While Hadoop is officially 15 years old as an Apache project, it only gained mainstream IT attention 10 years ago. Hadoop started as an open source implementation of key Google technologies used for storing and processing huge amounts of data on large numbers of commodity servers. The MapReduce parallel processing algorithm allowed work to be parallelized across thousands of servers, while the Google File System (GFS) allowed the disks on these servers to be addressed as a single logical file store. Hadoop 1.0 essentially provided an open source implementation of GFS—Hadoop Distributed File System (HDFS)—and an implementation of MapReduce.
Hadoop was battle-hardened at Yahoo and, in 2008, Cloudera became the first dedicated Hadoop company, followed by MapR in 2009 and Hortonworks in 2011. Hadoop almost instantly gained favor among Fortune 500 vendors who were attracted by the idea that “big data” could generate a competitive advantage.
Big data is a somewhat nebulous term, but “more data to more effect” sums it up nicely.
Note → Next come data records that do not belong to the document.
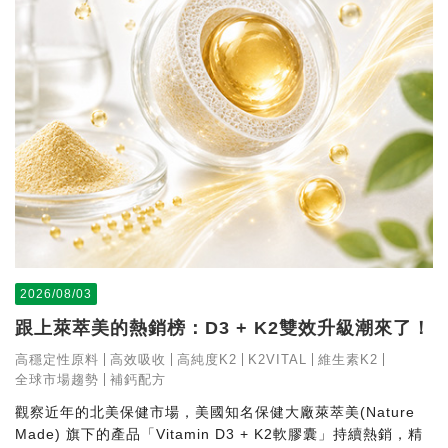
2026/08/03
跟上萊萃美的熱銷榜：D3 + K2雙效升級潮來了！
高穩定性原料
高效吸收
高純度K2
K2VITAL
維生素K2
全球市場趨勢
補鈣配方
觀察近年的北美保健市場，美國知名保健大廠萊萃美(Nature
Made) 旗下的產品「Vitamin D3 + K2軟膠囊」持續熱銷，精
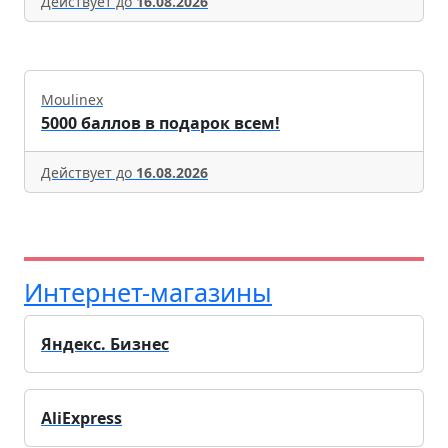
Действует до
16.08.2026
Moulinex
5000 баллов в подарок всем!
Действует до
16.08.2026
Интернет-магазины
Яндекс. Бизнес
AliExpress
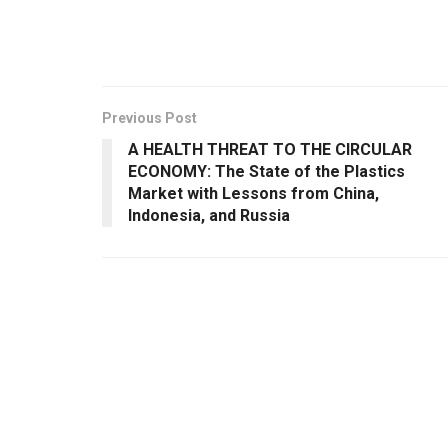
Previous Post
A HEALTH THREAT TO THE CIRCULAR
ECONOMY: The State of the Plastics
Market with Lessons from China,
Indonesia, and Russia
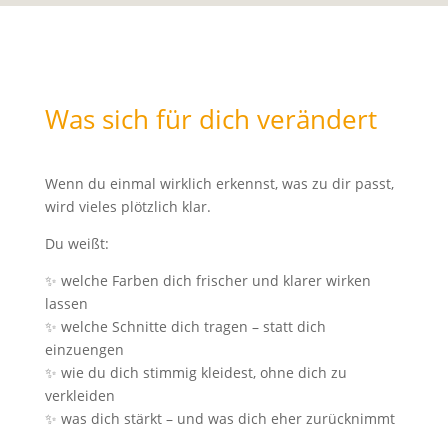
Was sich für dich verändert
Wenn du einmal wirklich erkennst, was zu dir passt,
wird vieles plötzlich klar.
Du weißt:
✨ welche Farben dich frischer und klarer wirken
lassen
✨ welche Schnitte dich tragen – statt dich
einzuengen
✨ wie du dich stimmig kleidest, ohne dich zu
verkleiden
✨ was dich stärkt – und was dich eher zurücknimmt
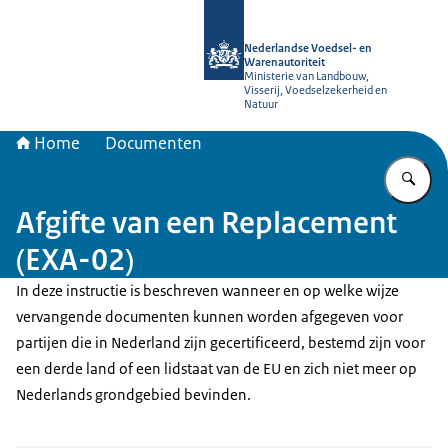
Naar de homepage van NVWA
Nederlandse Voedsel- en
Warenautoriteit
Ministerie van Landbouw,
Visserij, Voedselzekerheid en
Natuur
Home
Documenten
Vu
Afgifte van een Replacement
(EXA-02)
In deze instructie is beschreven wanneer en op welke wijze
vervangende documenten kunnen worden afgegeven voor
partijen die in Nederland zijn gecertificeerd, bestemd zijn voor
een derde land of een lidstaat van de EU en zich niet meer op
Nederlands grondgebied bevinden.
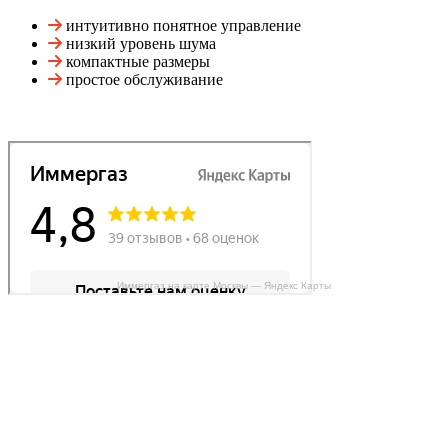
интуитивно понятное управление
низкий уровень шума
компактные размеры
простое обслуживание
Иммергаз на карте Москвы — Яндекс Карты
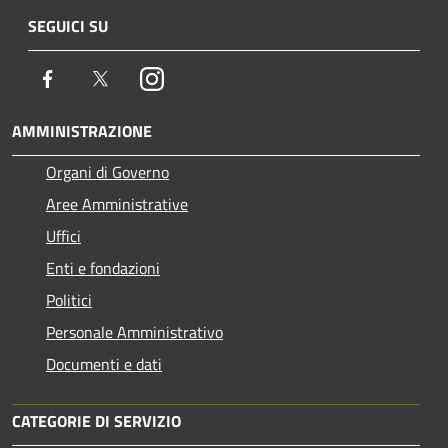
SEGUICI SU
Facebook
Twitter
Instagram
AMMINISTRAZIONE
Organi di Governo
Aree Amministrative
Uffici
Enti e fondazioni
Politici
Personale Amministrativo
Documenti e dati
CATEGORIE DI SERVIZIO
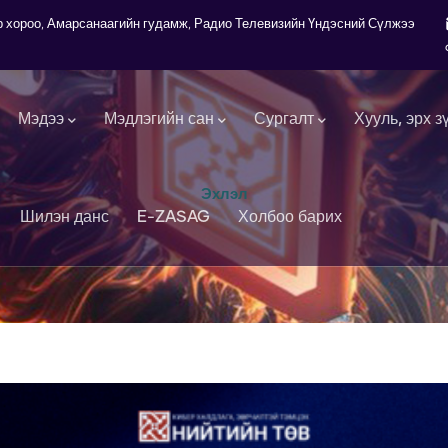
7-р хороо, Амарсанаагийн гудамж, Радио Телевизийн Үндэсний Сүлжээ
Мэдээ
Мэдлэгийн сан
Сургалт
Хууль, эрх з
Эхлэл
Шилэн данс
E-ZASAG
Холбоо барих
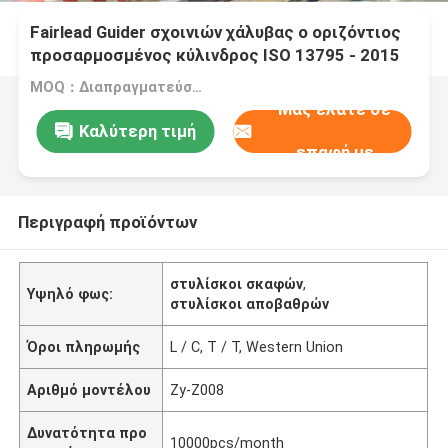
Fairlead Guider σχοινιών χάλυβας ο οριζόντιος
προσαρμοσμένος κύλινδρος ISO 13795 - 2015
σχοινιών καλωδίων
MOQ：Διαπραγματεύσιμο
Μας ελάτε σε
Καλύτερη τιμή
επαφή με
Περιγραφή προϊόντων
στυλίσκοι σκαφών
,
Υψηλό φως:
στυλίσκοι αποβαθρών
Όροι πληρωμής
L / C, T / T, Western Union
Αριθμό μοντέλου
Zy-Z008
Δυνατότητα προ
10000pcs/month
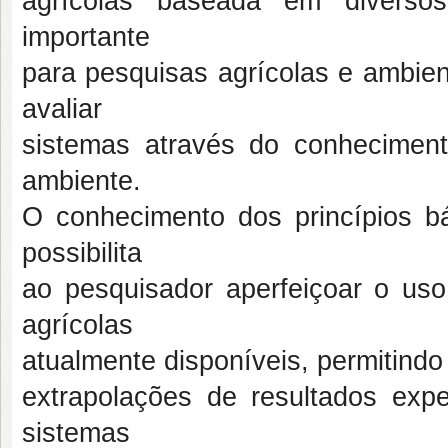
agrícolas baseada em diversos
importante
para pesquisas agrícolas e ambien
avaliar
sistemas através do conhecime
ambiente.
O conhecimento dos princípios b
possibilita
ao pesquisador aperfeiçoar o us
agrícolas
atualmente disponíveis, permitindo
extrapolações de resultados exp
sistemas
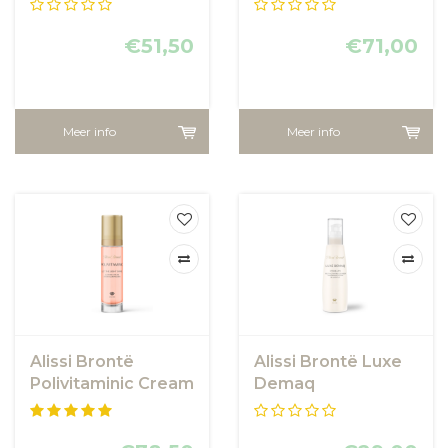
€51,50
€71,00
Meer info
Meer info
Alissi Brontë
Alissi Brontë Luxe
Polivitaminic Cream
Demaq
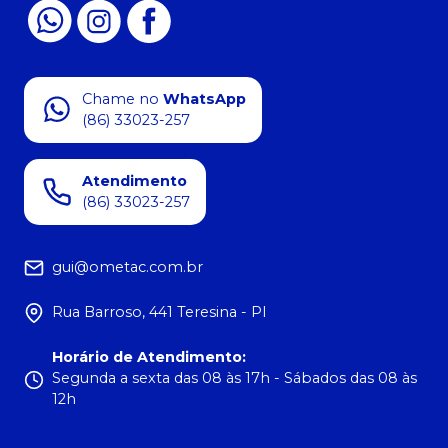
Chame no
WhatsApp
(86) 33023-257
Atendimento
(86) 33023-257
gui@ometac.com.br
Rua Barroso, 441 Teresina - PI
Horário de Atendimento
:
Segunda a sexta das 08 às 17h - Sábados das 08 às
12h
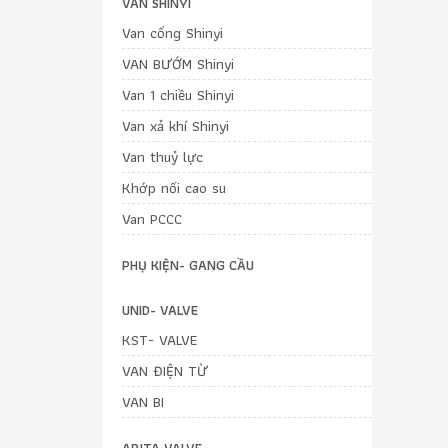
VAN SHINYI
Van cổng Shinyi
VAN BƯỚM Shinyi
Van 1 chiều Shinyi
Van xả khí Shinyi
Van thuỷ lực
Khớp nối cao su
Van PCCC
PHỤ KIỆN- GANG CẦU
UNID- VALVE
KST- VALVE
VAN ĐIỆN TỪ
VAN BI
ARITA VALVE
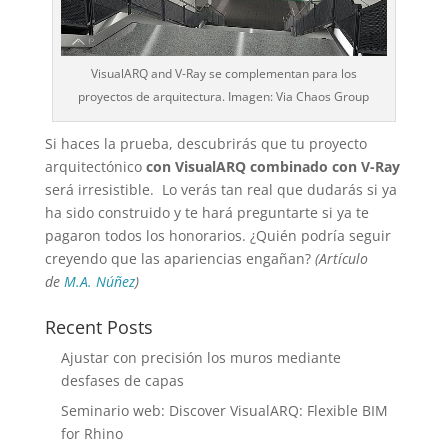
VisualARQ and V-Ray se complementan para los
proyectos de arquitectura. Imagen: Via Chaos Group
Si haces la prueba, descubrirás que tu proyecto
arquitectónico
con VisualARQ combinado con V-Ray
será irresistible. Lo verás tan real que dudarás si ya
ha sido construido y te hará preguntarte si ya te
pagaron todos los honorarios. ¿Quién podría seguir
creyendo que las apariencias engañan?
(Artículo
de
M.A. Núñez
)
Recent Posts
Ajustar con precisión los muros mediante
desfases de capas
Seminario web: Discover VisualARQ: Flexible BIM
for Rhino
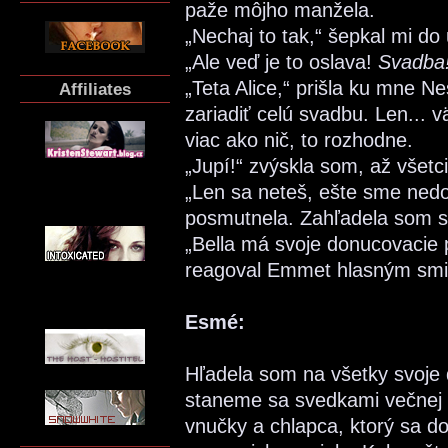
paže môjho manžela.
„Nechaj to tak,“ šepkal mi do
„Ale veď je to oslava!
Svadba
„Teta Alice,“ prišla ku mne 
Affiliates
zariadiť celú svadbu. Len... v
viac ako nič, to rozhodne.
„Jupí!“ zvýskla som, až všetci
„Len sa neteš, ešte sme nedos
posmutnela. Zahľadela som sa
„Bella má svoje donucovacie p
reagoval Emmet hlasným sm
Esmé:
Hľadela som na všetky svoje d
staneme sa svedkami večnej 
vnučky a chlapca, ktorý sa d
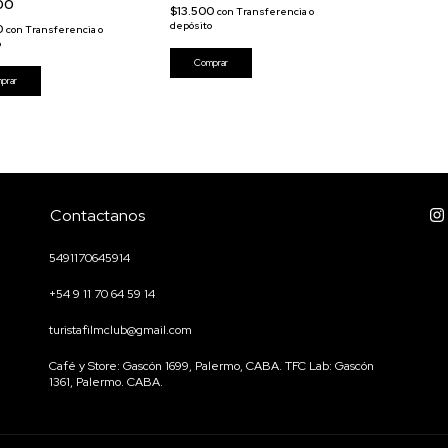
000
$13.500
con
Transferencia o
depósito
0
con
Transferencia o
o
Contactanos
5491170645914
+54 9 11 70 64 59 14
turistafilmclub@gmail.com
Café y Store: Gascón 1699, Palermo, CABA. TFC Lab: Gascón
1361, Palermo. CABA.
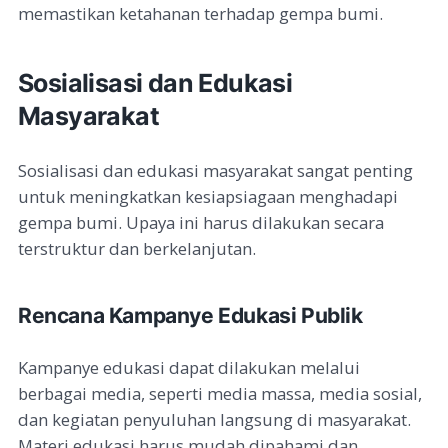
memastikan ketahanan terhadap gempa bumi.
Sosialisasi dan Edukasi
Masyarakat
Sosialisasi dan edukasi masyarakat sangat penting
untuk meningkatkan kesiapsiagaan menghadapi
gempa bumi. Upaya ini harus dilakukan secara
terstruktur dan berkelanjutan.
Rencana Kampanye Edukasi Publik
Kampanye edukasi dapat dilakukan melalui
berbagai media, seperti media massa, media sosial,
dan kegiatan penyuluhan langsung di masyarakat.
Materi edukasi harus mudah dipahami dan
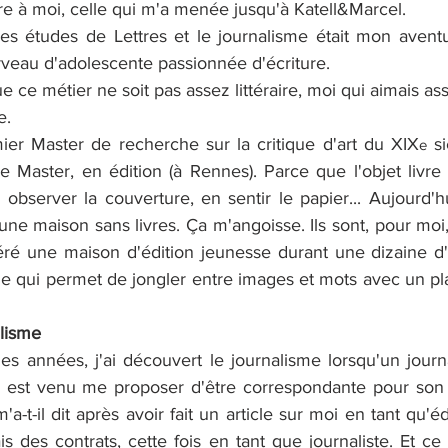
e à moi, celle qui m'a menée jusqu'à Katell&Marcel.
des études de Lettres et le journalisme était mon aventure
eau d'adolescente passionnée d'écriture.
ue ce métier ne soit pas assez littéraire, moi qui aimais as
e. 
ier Master de recherche sur la critique d'art du XIX
 s
e
 Master, en édition (à Rennes). Parce que l'objet livre 
observer la couverture, en sentir le papier... Aujourd'hu
ne maison sans livres. Ça m'angoisse. Ils sont, pour moi, 
géré une maison d'édition jeunesse durant une dizaine d'a
e qui permet de jongler entre images et mots avec un plai
lisme
ues années, j'ai découvert le journalisme lorsqu'un journ
 est venu me proposer d'être correspondante pour son j
'a-t-il dit après avoir fait un article sur moi en tant qu'é
is des contrats, cette fois en tant que journaliste. Et ce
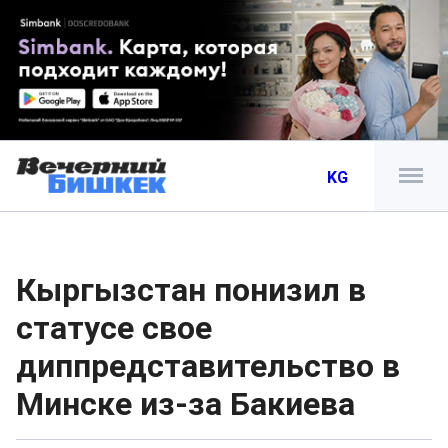
KG
Кыргызстан понизил в
статусе свое
диппредставительство в
Минске из-за Бакиева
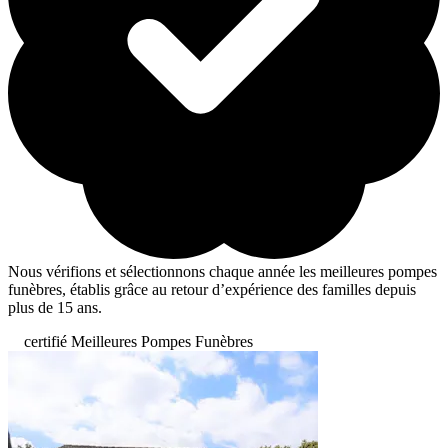
Nous vérifions et sélectionnons chaque année les meilleures pompes
funèbres, établis grâce au retour d’expérience des familles depuis
plus de 15 ans.
certifié Meilleures Pompes Funèbres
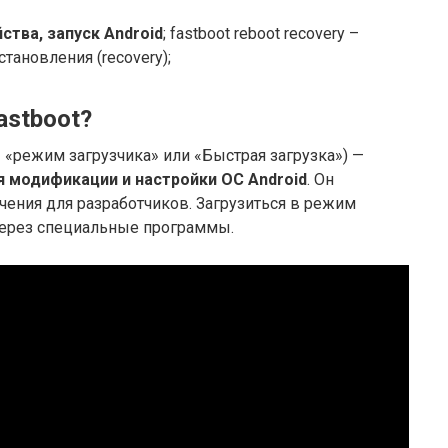
ства, запуск Android
; fastboot reboot recovery –
тановления (recovery);
astboot?
 — «режим загрузчика» или «Быстрая загрузка») —
я модификации и настройки ОС Android
. Он
чения для разработчиков. Загрузиться в режим
через специальные программы.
Companies realized that data generated from the web and social media could be used to create an improved and personalized user experience, which could drive greater adoption and generate even more data. This big data positive feedback loop became a critical success factor for companies competing on the web.
Big data required new technology for the economical storage and processing of masses of loosely structured data. Hadoop seemed custom-made for the task. The concept of the “data lake”—a vast reservoir of priceless company data—was born.
Unfortunately, while Hadoop provided an economical platform for big data storage, it offered very little in the way of analytic capabilities. At the biggest companies, elite data scientists crafted sophisticated machine learning models on top of Hadoop. But in the mid-market, these skills were in short supply. Consequently, many Hadoop data lakes became “data swamps” full of stale and unused data.
The data lake was typically an on-premise deployment. As companies migrated their assets to the cloud, they typically found alternatives to both the Hadoop storage layer (HDFS) and the Hadoop processing engine.
Over time, the compute layer of choice for big data analytics increasingly became Spark. Spark is somewhat Hadoop-inspired, but is based on memory computation rather than disk-based brute force. It’s far more suitable for iterative machine learning and analytic analyses.
Spark is storage platform-agnostic, though it works very well with HDFS. However, cloud vendors offered object storage that was very cost-effective when compared to HDFS. Consequently, as workloads moved into the cloud, they tended to move off HDFS and onto cloud storage such as Amazon’s S3 or Azure’s Blob Storage.
Companies disillusioned by the failure of Hadoop data lake projects have also turned to next-generation data warehousing solutions. For instance, the Snowflake data warehouse provides elastic cloud processing, support for very large databases, and a familiar SQL interface together with strong support for unstructured data.
A Pivotal Technology
To describe Hadoop as dead is extreme. Large Hadoop clusters are liable to be around for decades to come. However, it’s hard to see Hadoop making a comeback in the era of cloud dominance.
Regardless of its long-term prospects, Hadoop remains a pivotal technology in the history of databases. Hadoop was one of the key technologies that broke the stranglehold of relational databases, and it forced a shift in the way in which we think about and store data. Prior to Hadoop, raw data was generally transformed as it was loaded into a data warehouse and the original data discarded. Today, companies of all sizes recognize the importance of keeping original data as a potentially valuable asset, and we live in a world in which little or no data is ever discarded—for better or worse.